### Exercise
Pick out each line of the listing below that includes the word "everything" and copy it.

*** Block opens ***

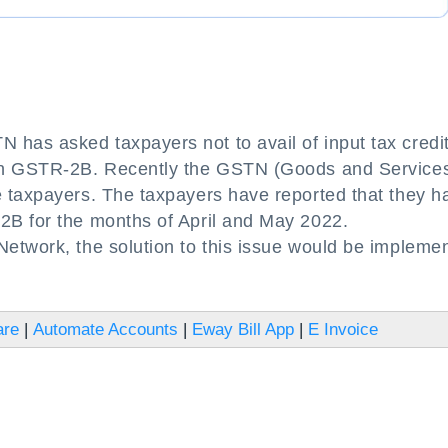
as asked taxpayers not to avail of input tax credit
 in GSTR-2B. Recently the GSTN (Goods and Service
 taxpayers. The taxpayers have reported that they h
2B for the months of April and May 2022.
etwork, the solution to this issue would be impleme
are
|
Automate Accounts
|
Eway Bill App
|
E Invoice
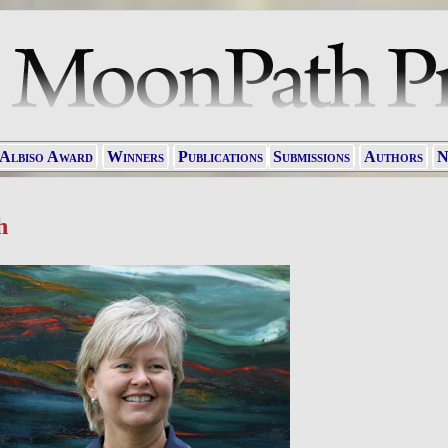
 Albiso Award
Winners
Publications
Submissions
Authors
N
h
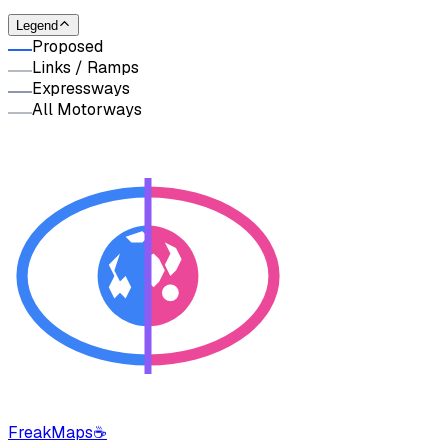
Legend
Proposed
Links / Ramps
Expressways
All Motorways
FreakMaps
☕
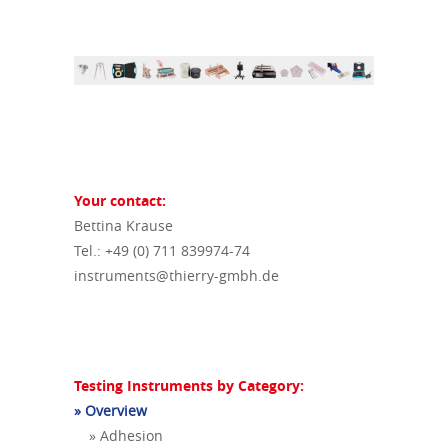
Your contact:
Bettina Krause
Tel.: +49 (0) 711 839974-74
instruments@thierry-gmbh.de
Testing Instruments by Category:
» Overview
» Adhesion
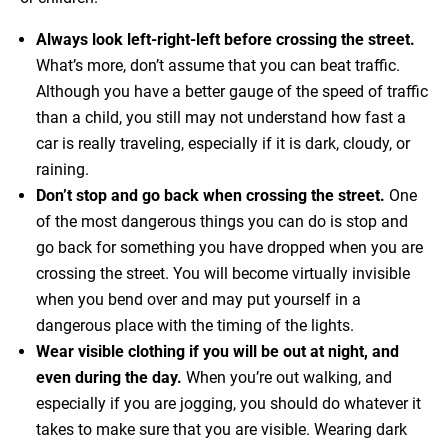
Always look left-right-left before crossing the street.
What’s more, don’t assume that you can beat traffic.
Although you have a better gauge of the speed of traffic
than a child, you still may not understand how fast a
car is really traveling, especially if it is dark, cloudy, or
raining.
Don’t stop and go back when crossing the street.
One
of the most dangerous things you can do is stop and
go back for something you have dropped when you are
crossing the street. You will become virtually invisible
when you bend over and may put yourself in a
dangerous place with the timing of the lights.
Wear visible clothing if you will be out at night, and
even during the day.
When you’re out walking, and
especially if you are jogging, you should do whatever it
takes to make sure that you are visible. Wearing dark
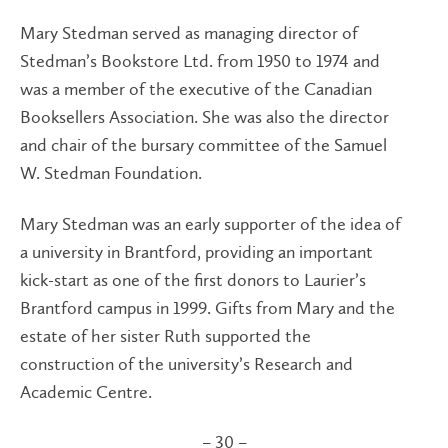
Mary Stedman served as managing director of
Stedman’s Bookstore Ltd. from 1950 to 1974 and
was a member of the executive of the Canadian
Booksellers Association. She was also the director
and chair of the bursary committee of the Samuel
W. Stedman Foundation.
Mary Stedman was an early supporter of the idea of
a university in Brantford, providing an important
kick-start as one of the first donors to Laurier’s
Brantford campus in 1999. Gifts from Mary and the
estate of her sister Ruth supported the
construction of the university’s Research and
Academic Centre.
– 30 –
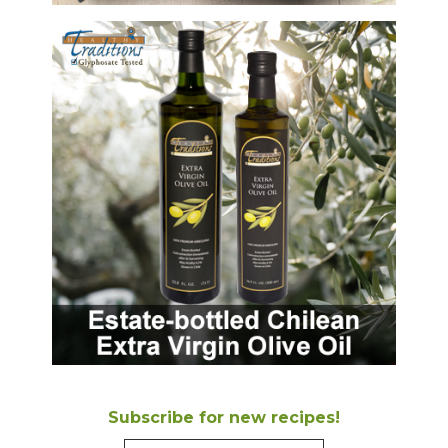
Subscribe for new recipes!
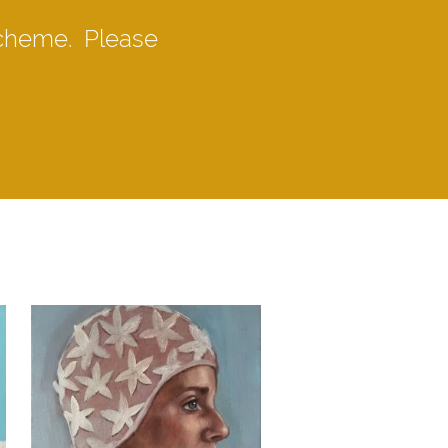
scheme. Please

*** Block closes ***
*** Block opens ***

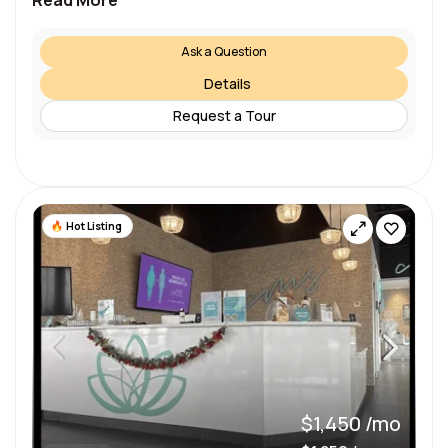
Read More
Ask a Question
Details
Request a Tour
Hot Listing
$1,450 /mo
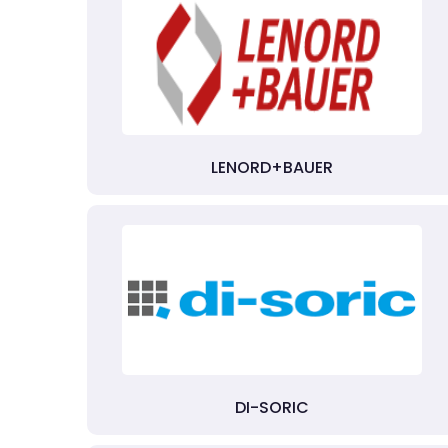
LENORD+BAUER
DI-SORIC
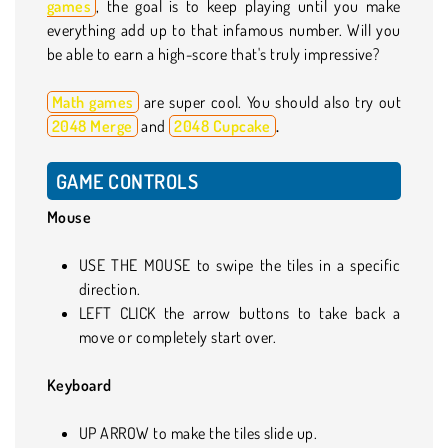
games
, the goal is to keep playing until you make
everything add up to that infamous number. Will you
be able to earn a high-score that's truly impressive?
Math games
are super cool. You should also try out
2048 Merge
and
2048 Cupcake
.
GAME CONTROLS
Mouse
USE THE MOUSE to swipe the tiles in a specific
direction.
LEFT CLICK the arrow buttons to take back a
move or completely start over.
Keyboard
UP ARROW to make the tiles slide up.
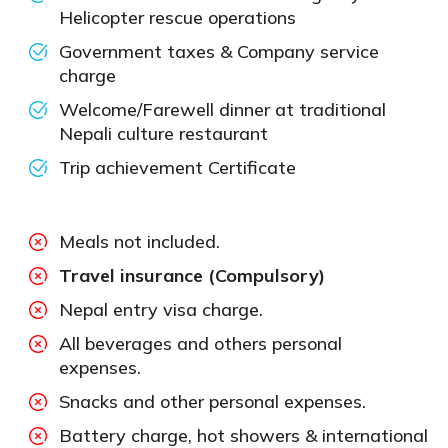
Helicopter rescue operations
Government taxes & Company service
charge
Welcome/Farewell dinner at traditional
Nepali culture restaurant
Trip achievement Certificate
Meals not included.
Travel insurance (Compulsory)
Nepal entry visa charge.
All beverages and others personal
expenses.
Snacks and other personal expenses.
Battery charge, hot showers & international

*** Block closes ***
*** Block opens ***

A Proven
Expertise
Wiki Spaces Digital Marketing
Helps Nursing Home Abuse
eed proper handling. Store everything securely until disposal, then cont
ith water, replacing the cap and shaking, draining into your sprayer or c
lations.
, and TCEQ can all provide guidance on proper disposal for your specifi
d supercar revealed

*** Block closes ***

### Written answer
everything add up to that infamous number. Will you
eed proper handling. Store everything securely until disposal, then cont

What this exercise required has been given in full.